Background on USERRA
USERRA is a federal law that establishes rights and responsibilities for uniformed service members and their civilian employers when federal military service is involved. Specifically, USERRA ensures that persons who serve or have served in the uniformed services (as defined by USERRA): (1) are not disadvantaged in their civilian careers because of their service; (2) are promptly reemployed in their civilian jobs upon their return from duty; and (3) are not discriminated against in employment based on past, present, or future military service. USERRA creates a private right of action on behalf of an individual enforceable against a state (as an employer) in its own courts. The statute, in a section titled “Enforcement of rights with respect to a State or private employer,” expressly provides that actions against state employers may be brought in a state court of competent jurisdiction. 38 U.S.C. § 4323(b)(2).
The Case Before the Court
The plaintiff in this case filed a USERRA claim against his employer, the VSP, alleging he was denied a promotion because of his service in the United States Army Reserves. In response, the VSP asserted a plea of sovereign immunity. VSP argued that, as an agent of the Commonwealth, it could not be sued on a federal right of action in state court absent the state’s waiver of sovereign immunity. Ultimately, the trial court granted the plea of sovereign immunity and dismissed the plaintiff’s USERRA claim. He appealed, and the United States appeared as amicus urging the court to hold that the Commonwealth’s sovereign immunity had been lawfully abrogated by 38 U.S.C. § 4323(b)(2).

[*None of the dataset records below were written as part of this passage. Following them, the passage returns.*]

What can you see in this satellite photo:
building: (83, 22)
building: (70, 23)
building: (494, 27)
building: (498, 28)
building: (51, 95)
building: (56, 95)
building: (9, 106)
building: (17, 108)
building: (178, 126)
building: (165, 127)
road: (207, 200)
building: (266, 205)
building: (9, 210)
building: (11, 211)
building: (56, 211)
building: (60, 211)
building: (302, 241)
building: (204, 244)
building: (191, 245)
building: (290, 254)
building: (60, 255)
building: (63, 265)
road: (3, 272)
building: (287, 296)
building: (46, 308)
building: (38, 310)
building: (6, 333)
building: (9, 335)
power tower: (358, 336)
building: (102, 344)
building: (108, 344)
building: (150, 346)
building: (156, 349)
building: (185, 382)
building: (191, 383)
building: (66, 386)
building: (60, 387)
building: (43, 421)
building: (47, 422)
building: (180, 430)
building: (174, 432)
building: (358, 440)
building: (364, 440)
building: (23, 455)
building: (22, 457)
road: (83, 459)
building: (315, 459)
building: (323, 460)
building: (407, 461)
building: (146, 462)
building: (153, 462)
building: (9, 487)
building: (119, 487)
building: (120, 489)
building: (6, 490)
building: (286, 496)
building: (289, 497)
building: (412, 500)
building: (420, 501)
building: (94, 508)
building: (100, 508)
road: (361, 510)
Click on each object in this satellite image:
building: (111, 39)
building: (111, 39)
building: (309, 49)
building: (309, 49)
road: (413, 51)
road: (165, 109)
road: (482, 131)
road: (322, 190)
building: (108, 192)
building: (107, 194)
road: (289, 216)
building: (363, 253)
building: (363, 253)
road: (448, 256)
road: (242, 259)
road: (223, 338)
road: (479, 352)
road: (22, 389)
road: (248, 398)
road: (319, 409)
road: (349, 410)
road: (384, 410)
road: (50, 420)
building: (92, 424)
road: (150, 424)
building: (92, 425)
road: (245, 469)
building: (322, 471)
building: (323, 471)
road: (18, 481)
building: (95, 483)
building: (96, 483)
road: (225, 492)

On appeal, the Supreme Court of Virginia affirmed the trial court’s holding. The court noted that the doctrine of state sovereign immunity is a “mainstay of federalism principles,” and that federalism presupposes that states “yield their sovereign power only in those aspects of governance exclusively assigned to the federal government by the United States Constitution.” The court cited Alden v. Maine, 527 U.S. 706, 715 (1999) for the proposition that “States retain a ‘residuary and inviolable sovereignty’ that precludes them from being ‘relegated to the role of mere provinces or political corporations’ of a consolidated national government.” In Alden, a group of probation officers filed suit in Maine state court alleging that their employer, the State of Maine, violated overtime pay provisions of the Fair Labor Standards Act. The FLSA, like USERRA, authorizes private actions against states. The Court held that Congress could not subject a state to suit in state court without its consent, explaining that “the powers delegated to Congress under Article I of the United States Constitution do not include the power to subject non-consenting States to private suits for damages in state courts.” Indeed, the Court noted that the Constitution may not have been adopted “if it had been understood to strip the States of immunity from suit in their own courts and cede to the Federal Government a power to subject non-consenting States to private suits in these fora.”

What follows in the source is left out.